Some data sets have a distinct shape. Here are three shapes that stand out:
Symmetric. A histogram is symmetric if you cut it down the middle and the left-hand and right-hand sides resemble mirror images of each other:
The above graph shows a symmetric data set; it represents the amount of time each of 50 survey participants took to fill out a certain survey. You see that the histogram is close to symmetric.
Skewed right. A skewed right histogram looks like a lopsided mound, with a tail going off to the right:
This graph, which shows the ages of the Best Actress Academy Award winners, is skewed right. You see on the right side there are a few actresses whose ages are older than the rest. Most of the actresses were between 20 and 50 years of age when they won. A few actresses were between 60–65 years of age when they won their Oscars, and a handful were 70 years or older. The last three bars are what make the data have a shape that is skewed right.

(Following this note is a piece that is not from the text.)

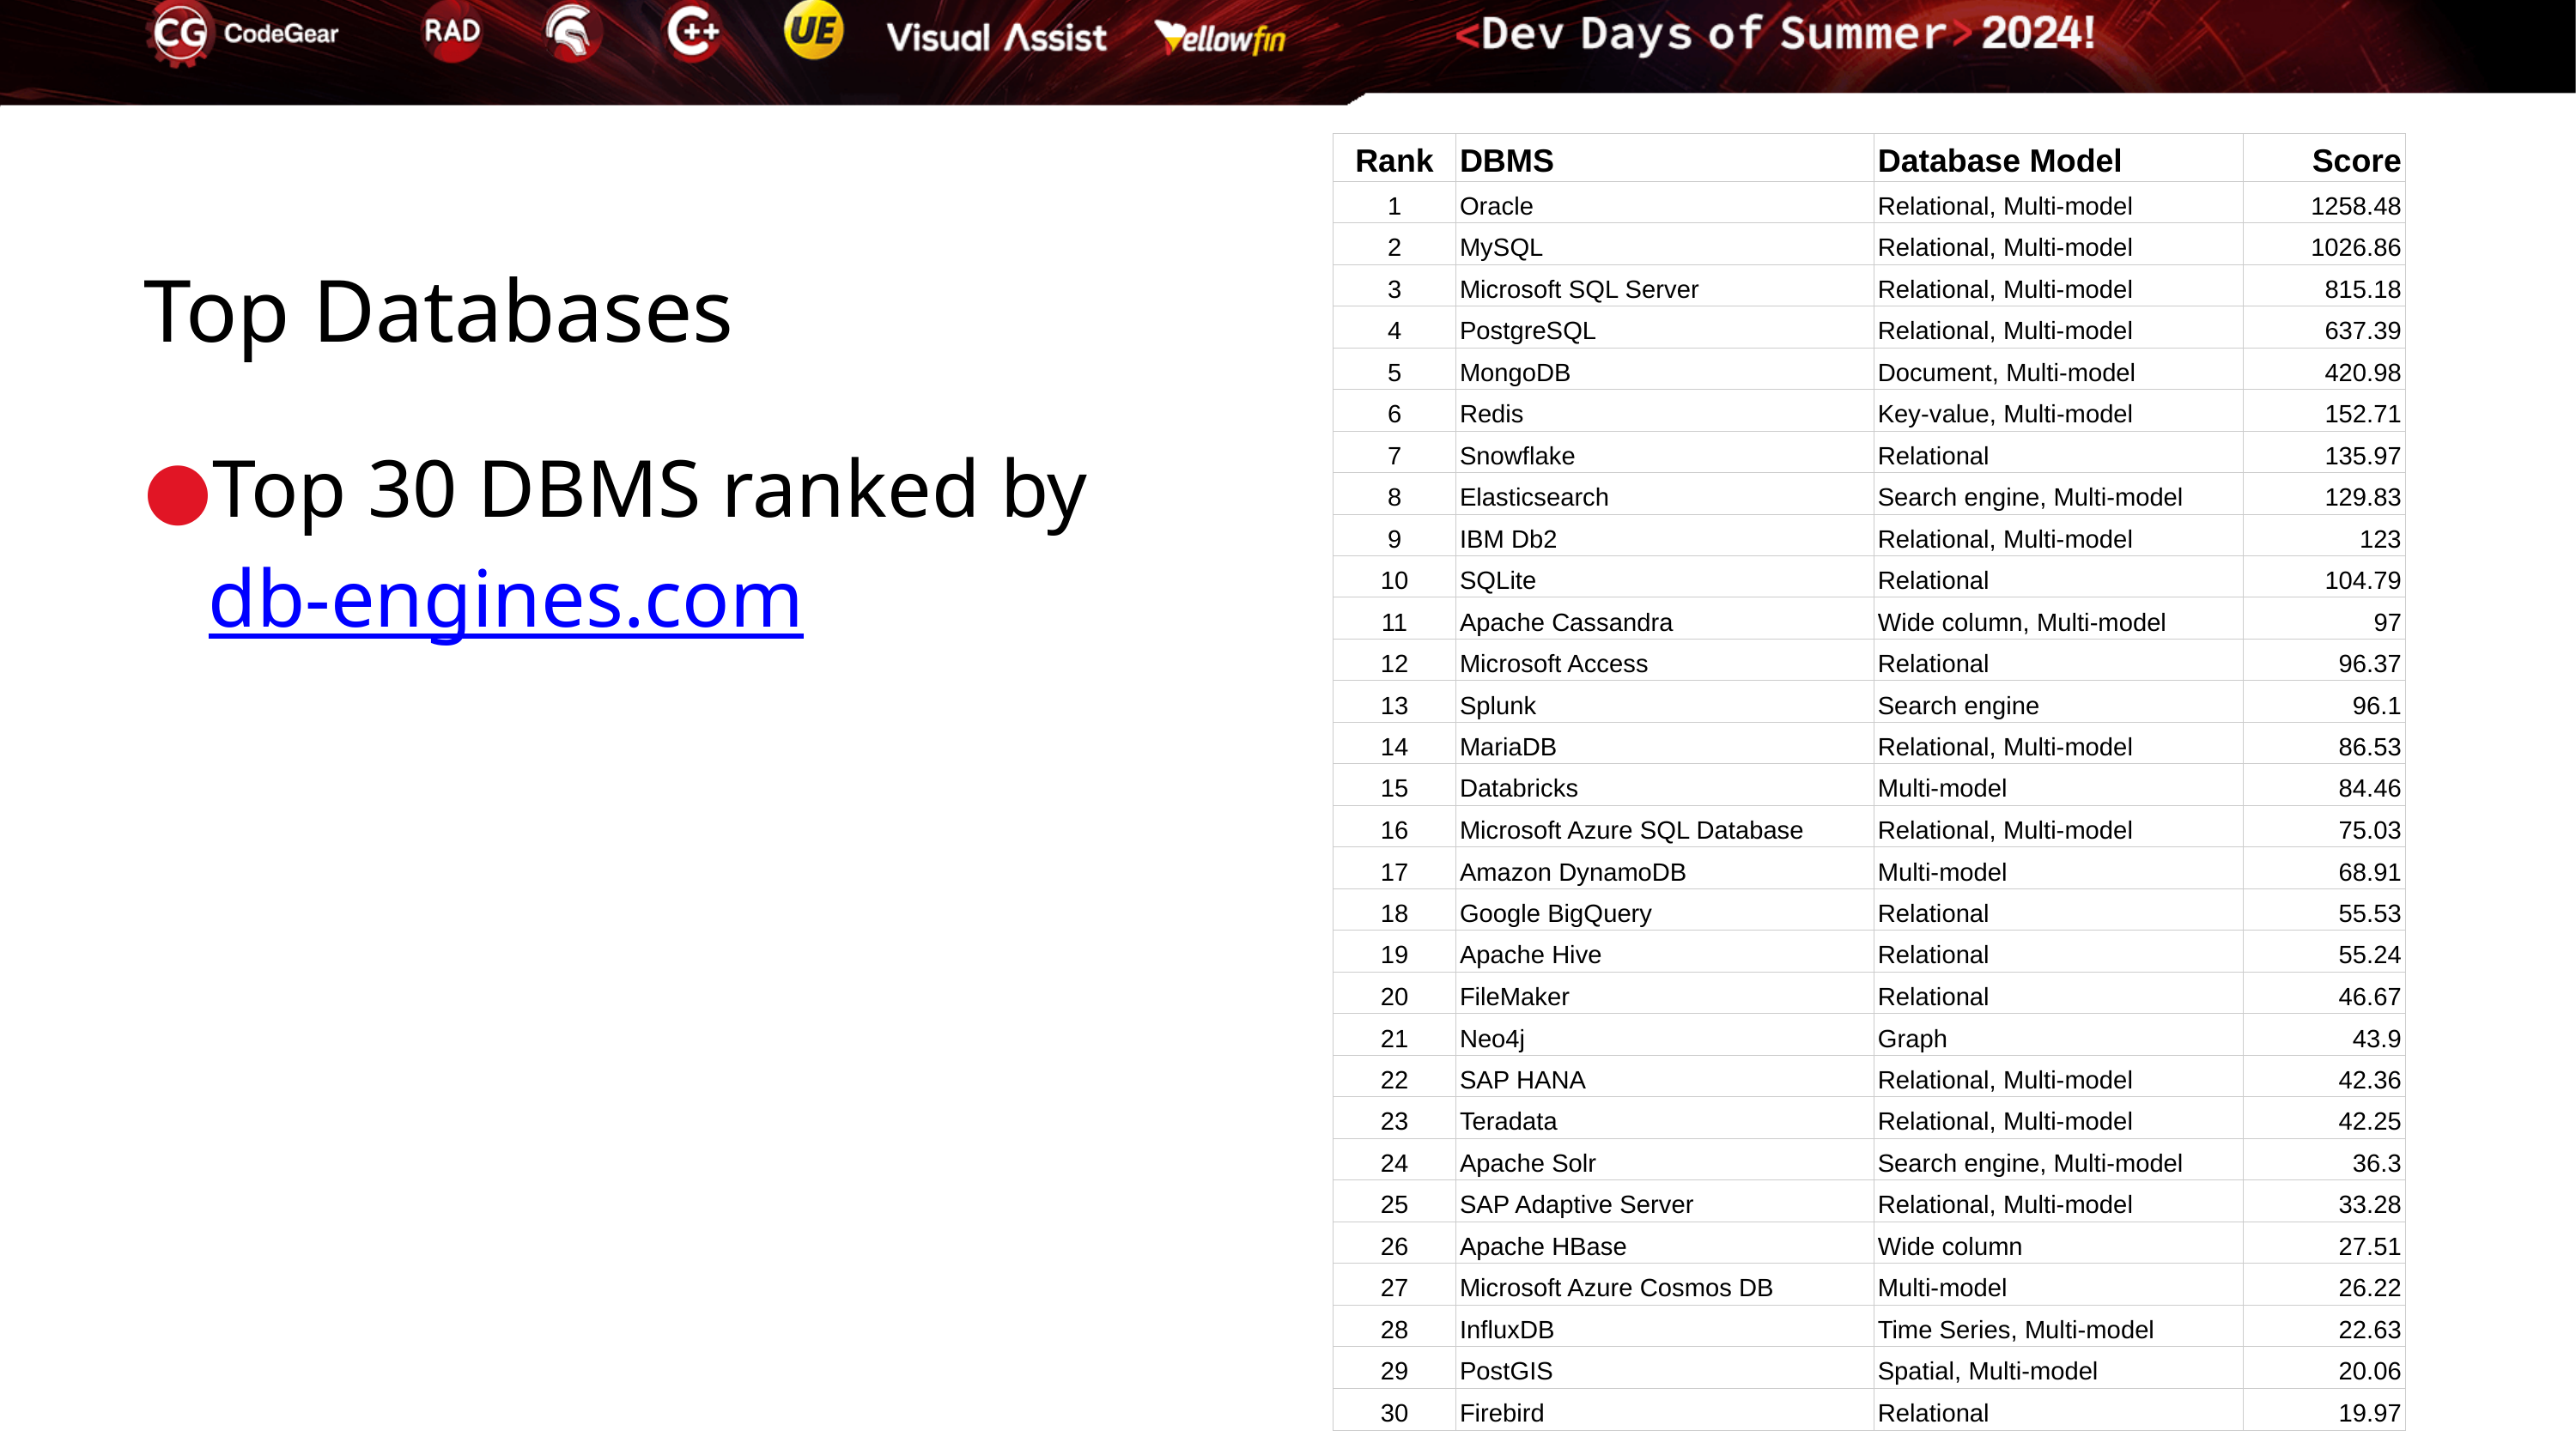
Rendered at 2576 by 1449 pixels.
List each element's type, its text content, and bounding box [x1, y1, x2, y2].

Skewed left. If a histogram is skewed left, it looks like a lopsided mound with a tail going off to the left:
This graph shows a histogram of 17 exam scores. The shape is skewed left; you see a few students who scored lower than everyone else.
Following are some particulars about classifying the shape of a data set:
Don’t expect symmetric data to have an exact and perfect shape. Data hardly ever fall into perfect patterns, so you have to decide whether the data shape is close enough to be called symmetric.
If the differences aren’t significant enough, you can classify it as symmetric or roughly symmetric. Otherwise, you classify the data as non-symmetric.
Don’t assume that data are skewed if the shape is non-symmetric. Data sets come in all shapes and sizes, and many of them don’t have a distinct shape at all. Skewness is mentioned here because it’s one of the more common non-symmetric shapes, and it’s one of the shapes included in a standard introductory statistics course.
If a data set does turn out to be skewed (or close to it), make sure to denote the direction of the skewness (left or right).